Leeches can be classified as a parasite or a symbiote as it is dependent on the blood. But a leech is much more than that if used purposefully. In this article, you will learn all about leeches including where are leeches found, and are leeches dangerous.
1. What are Leeches?
Leeches, often interpreted as vampire worms, are basically segmented predatory worms. They are closely related to earthworms in terms of soft, muscular, and segmented bodies that can grow and contract in length. But this is where the similarity between an earthworm and leeches ends. Leeches have a ring-like marking at both ends that act as an entry point for the sucking tube. (See Why Do Earthworms Come Out in the Rain?)
2. Where are Leeches found in the USA?
Leeches can be abundantly found in the USA. Moreover, the Americans have found a way to use leeches and their capabilities to make a profit out of them. There are over 79 out of 680 species found in the northern parts of the United States. Lake Champion hosts a variety of leeches, mainly in areas around the docks and sheltered bays.
3. Where are Leeches found in India?
India is more prone to leeches than the United States. They are usually inhabited in water bodies in deep dark forests. If you ask someone where do leeches come from, they’ll probably say America. However, the origin of leeches falls back to Greece and India. They are still an important part. (See How Do You Get Chiggers Out of Your Yard?)
4. How are Leeches used?
Leeches are used in medicine, not only traditional but also the mainstream practice of modern medicine. In ancient India, leeches were used in medicinal treatment, which was first adopted by the British Empire and later used by the United States. The uses and methods of applications of leeches were mentioned in the Ayurvedic texts. Moreover, they have proven to be useful in the concept of bloodletting.
- Either they are applied to the skin in order to extract some kind of poison or a foreign fluid that might have entered the body.

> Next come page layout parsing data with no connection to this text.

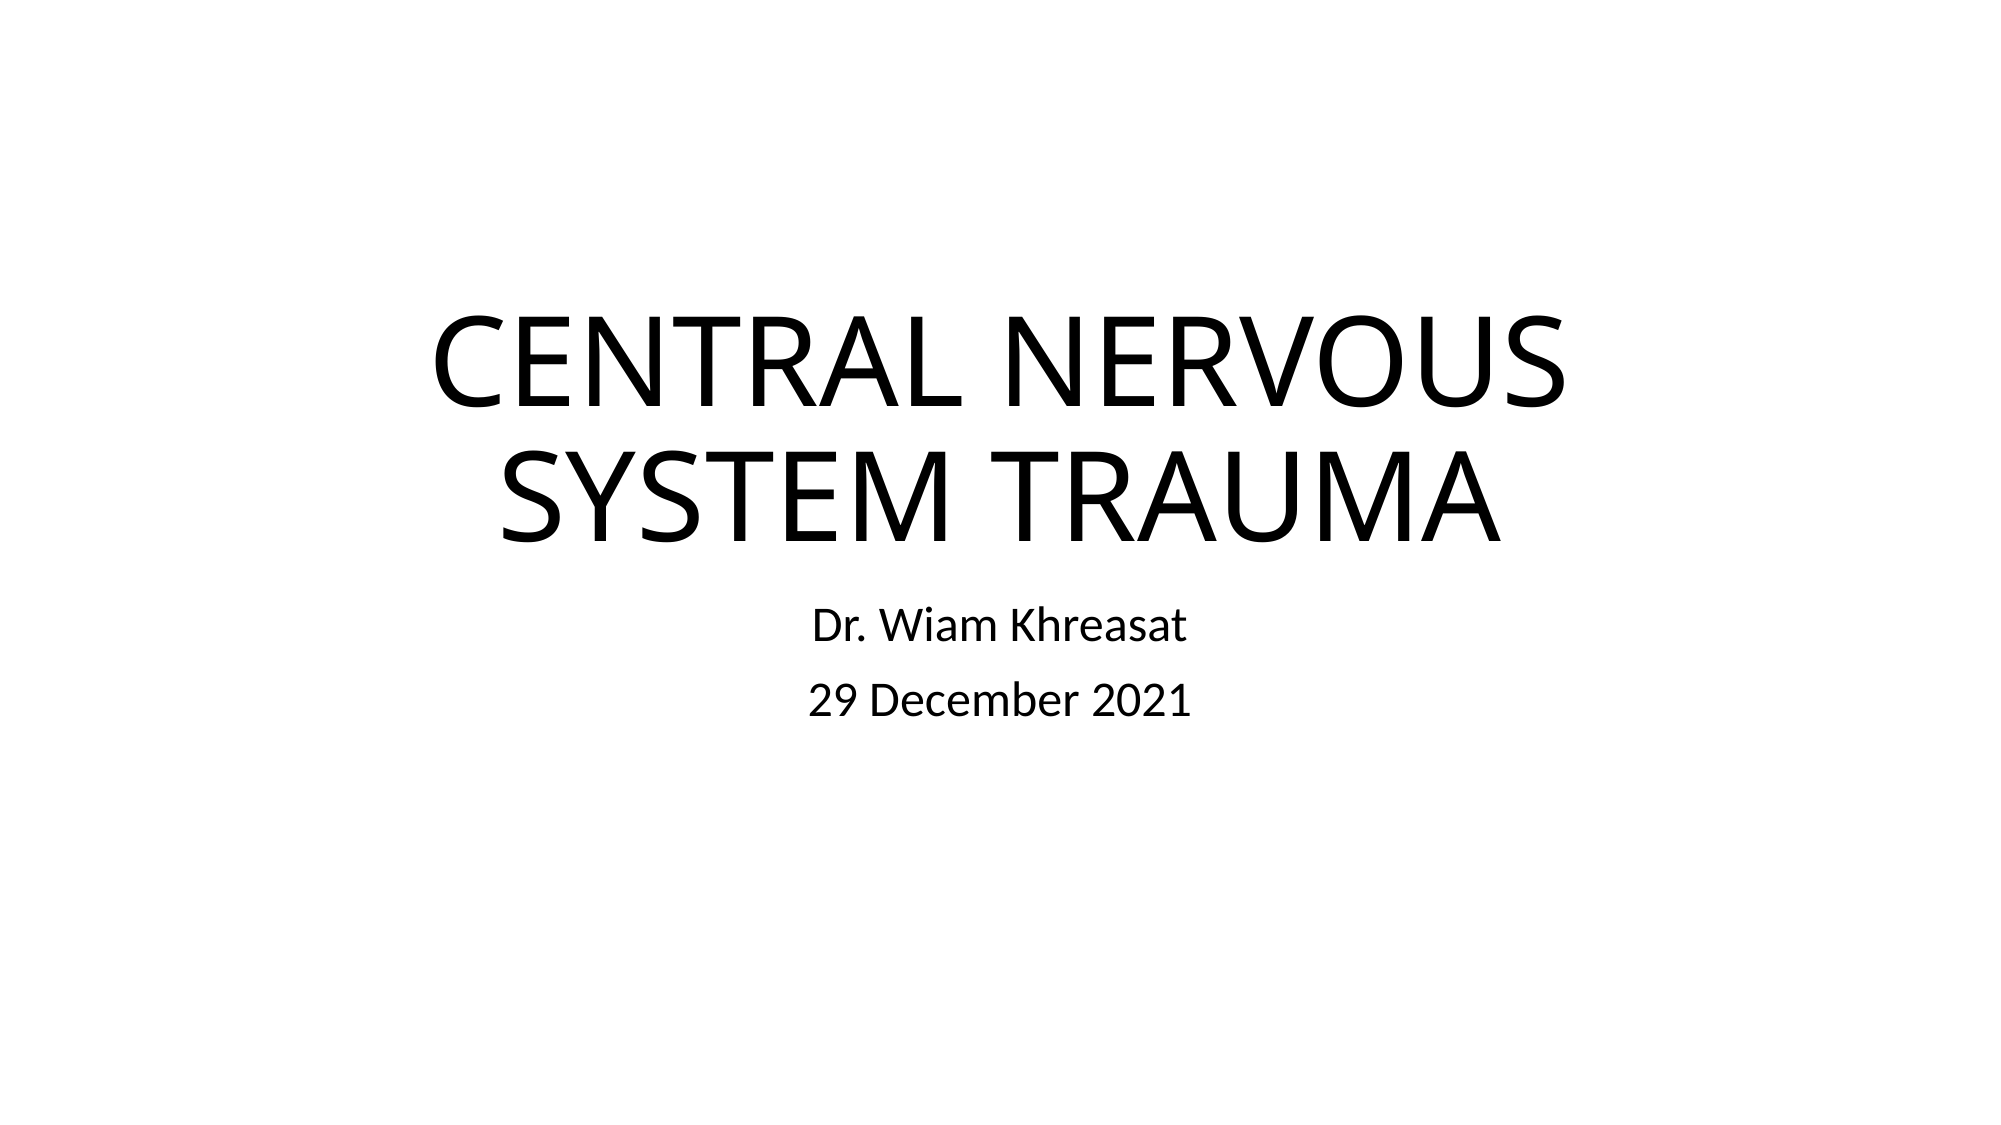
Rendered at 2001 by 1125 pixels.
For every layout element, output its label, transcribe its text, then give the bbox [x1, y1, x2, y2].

title CENTRAL NERVOUS SYSTEM TRAUMA [249, 184, 1750, 576]
subtitle Dr. Wiam Khreasat 29 December 2021 [249, 590, 1750, 863]
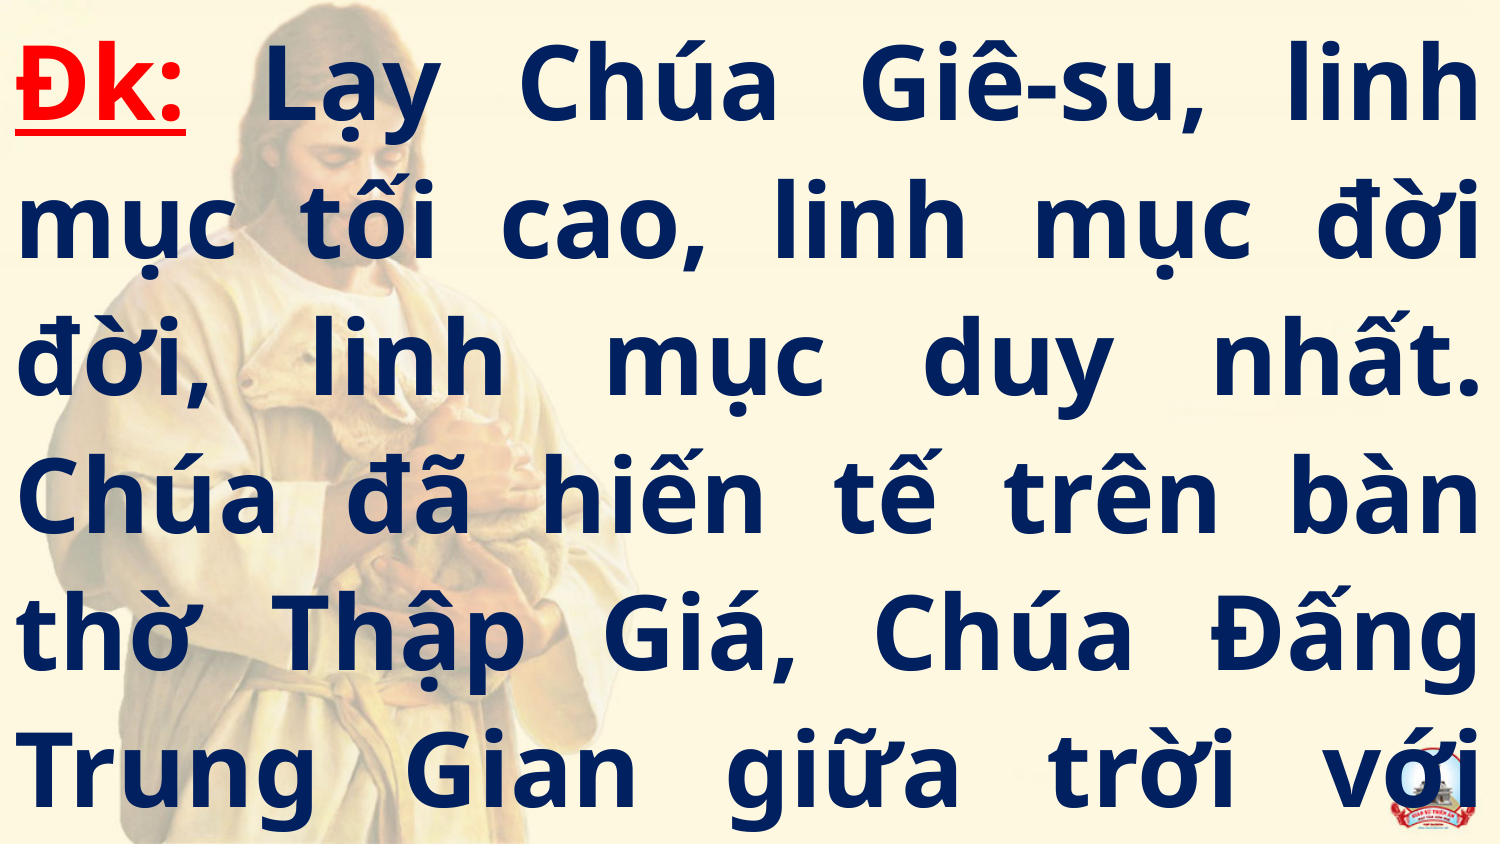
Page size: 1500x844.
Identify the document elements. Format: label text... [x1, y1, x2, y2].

text_box Đk: Lạy Chúa Giê-su, linh mục tối cao, linh mục đời đời, linh mục duy nhất. Chúa đã hiến tế trên bàn thờ Thập Giá, Chúa Đấng Trung Gian giữa trời với đất, để tôn thờ Cha, để cứu độ trần gian. [0, 0, 1500, 844]
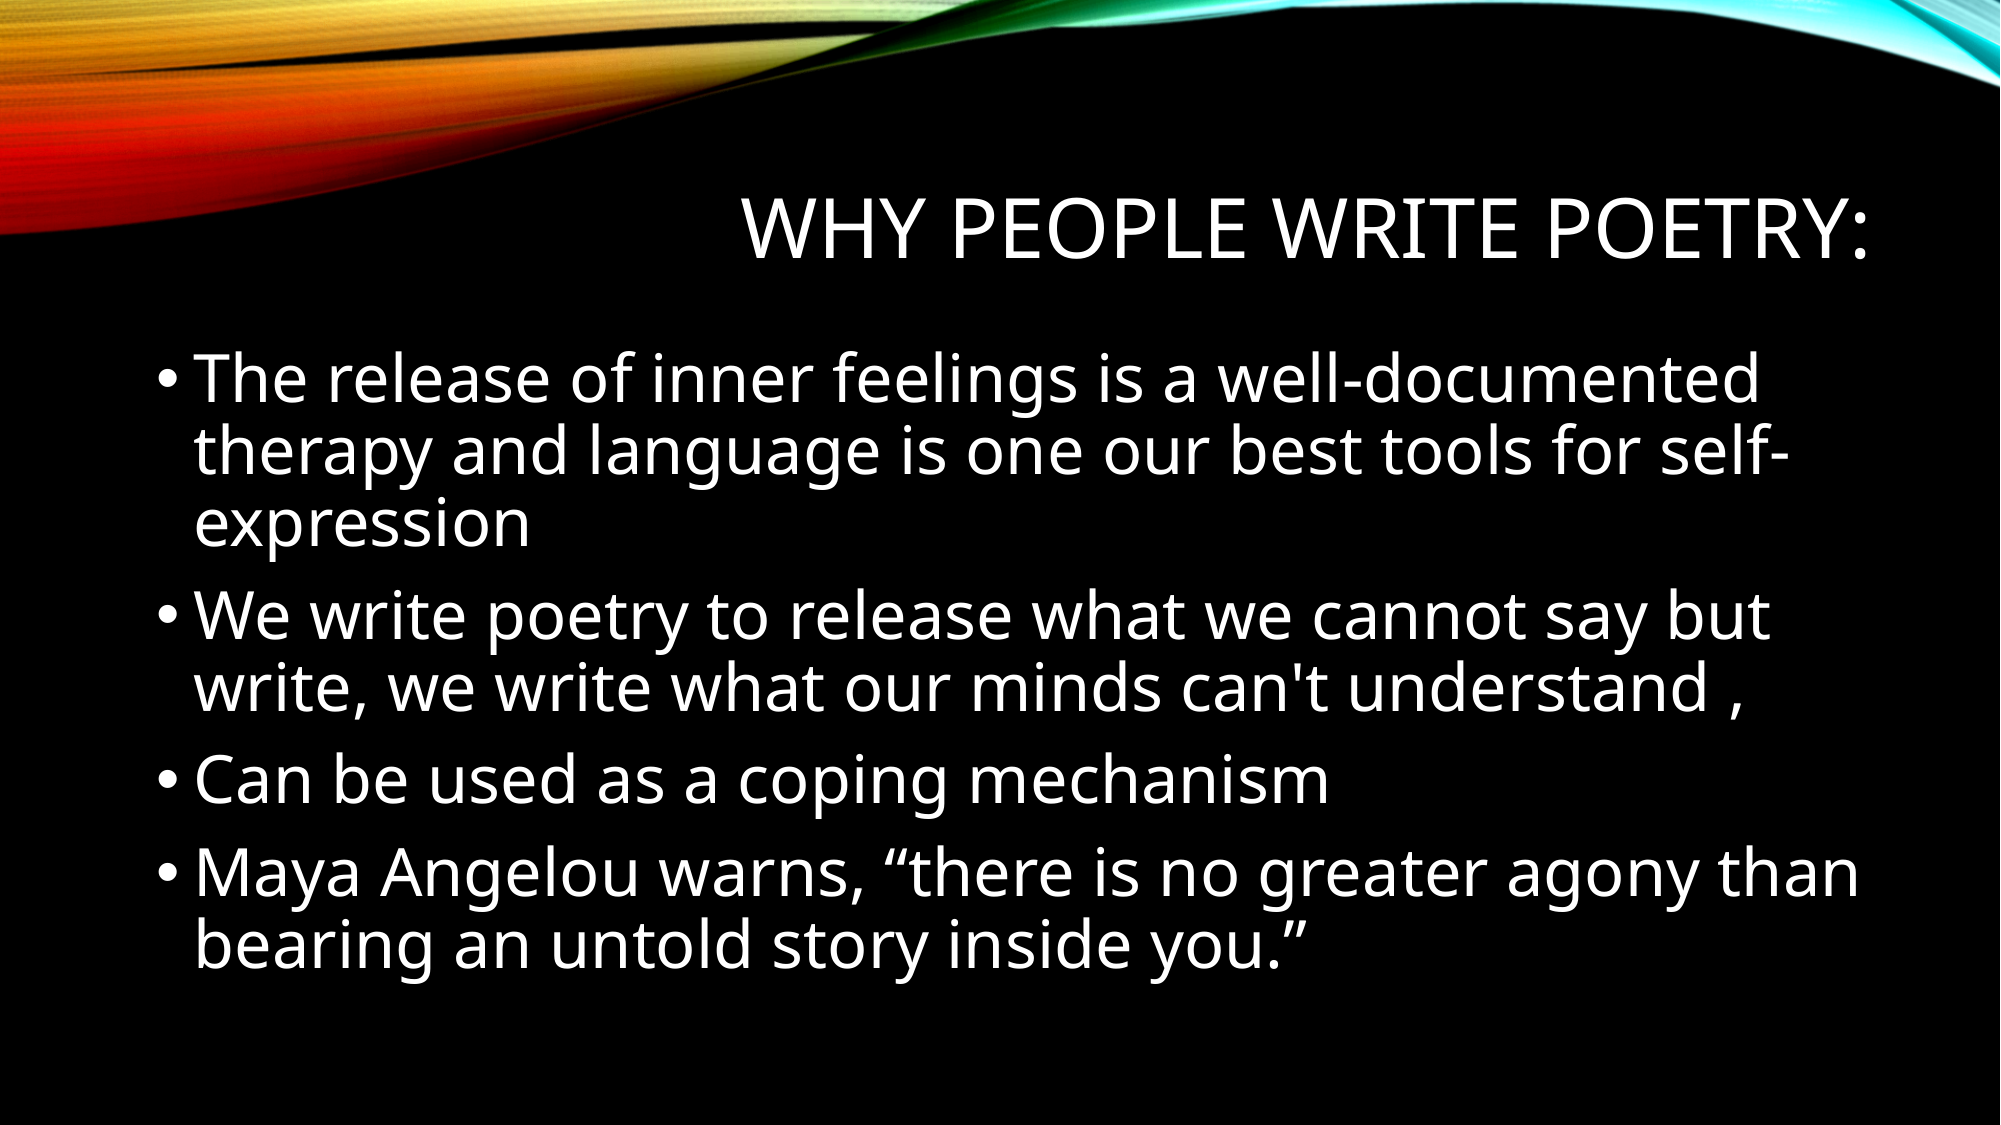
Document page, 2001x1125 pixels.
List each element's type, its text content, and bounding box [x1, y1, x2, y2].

picture [0, 0, 2000, 237]
list The release of inner feelings is a well-documented therapy and language is one our best tools for self-expression We write poetry to release what we cannot say but write, we write what our minds can't understand , Can be used as a coping mechanism Maya Angelou warns, “there is no greater agony than bearing an untold story inside you.” [141, 337, 1924, 1070]
title Why people write poetry: [474, 125, 1888, 337]
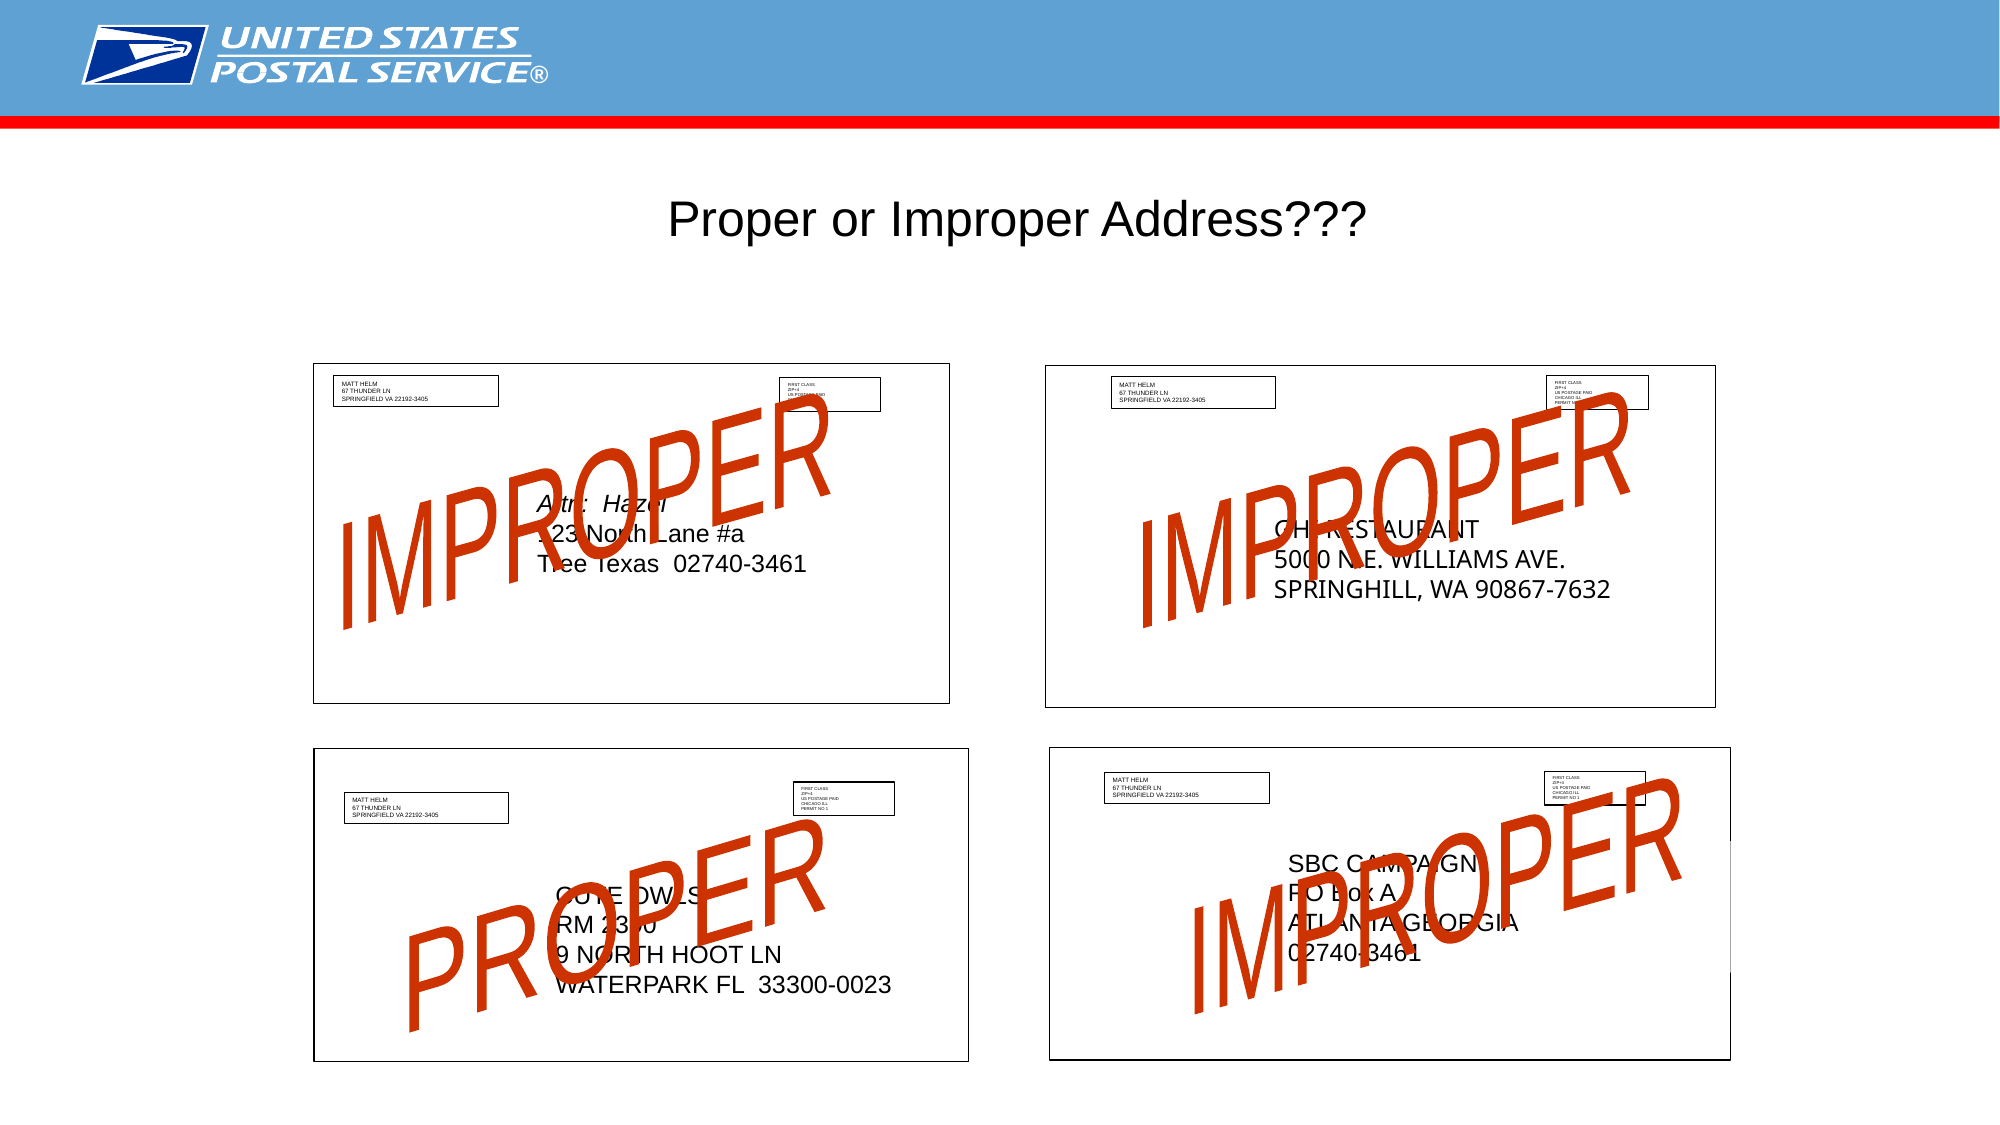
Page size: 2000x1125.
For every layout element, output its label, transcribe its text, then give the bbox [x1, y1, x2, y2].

- Or they are also used to inject useful fluids found inside them.
5. Are Leeches dangerous?
Leeches can be very dangerous because of their predatory nature. To put it simply, leeches suck blood from animals like fish, frogs, lizards, and even humans. They do that in order to grow and reproduce. However, once they stick to your skin, it is hard to remove them as they have slimy skin which is hard to take off. It is a common scenario for an adventurer or explorer to face such a problem while expediting a forest. That’s why these people always remain as clothed as possible when walking through water bodies. For instance, famous adventurer, Bear Grylls has faced the same scenario. (See also How to Identify Bugs in My Garden)
6. What are its uses in Modern Medicine?
Leeches have a place of honor in modern medicine. Leeches secrete a substance while sucking blood which acts as an anti-coagulant. Scientists have learned that this substance helps in increasing blood flow and prevents blood clotting. Many treatments like plastic surgery, reattachment of limbs, and skin grafting have been benefitted by the use of leeches to prevent blood clotting in sensitive areas. Many of the surgeries would fail due to blood clots, so leeches have helped our doctors to prevent the blood from clotting. (Also read Marijuana: 8 Reasons Why was it made illegal in the first place)
7. Why is the word Leech termed derogatory?
Leech is also used as terminology for people that are doing the same exact thing, what a leech does. No, not the medicinal treatment part but the blood-sucking segment. There are people, who leech off other people in order to survive. They are highly dependent on other people which means that they need one or more individuals to get their job done. An example of a leech would be a tenant who hasn’t paid his dues for a long period of time, even though he is capable of doing so. He chooses to take advantage of the owner intentionally.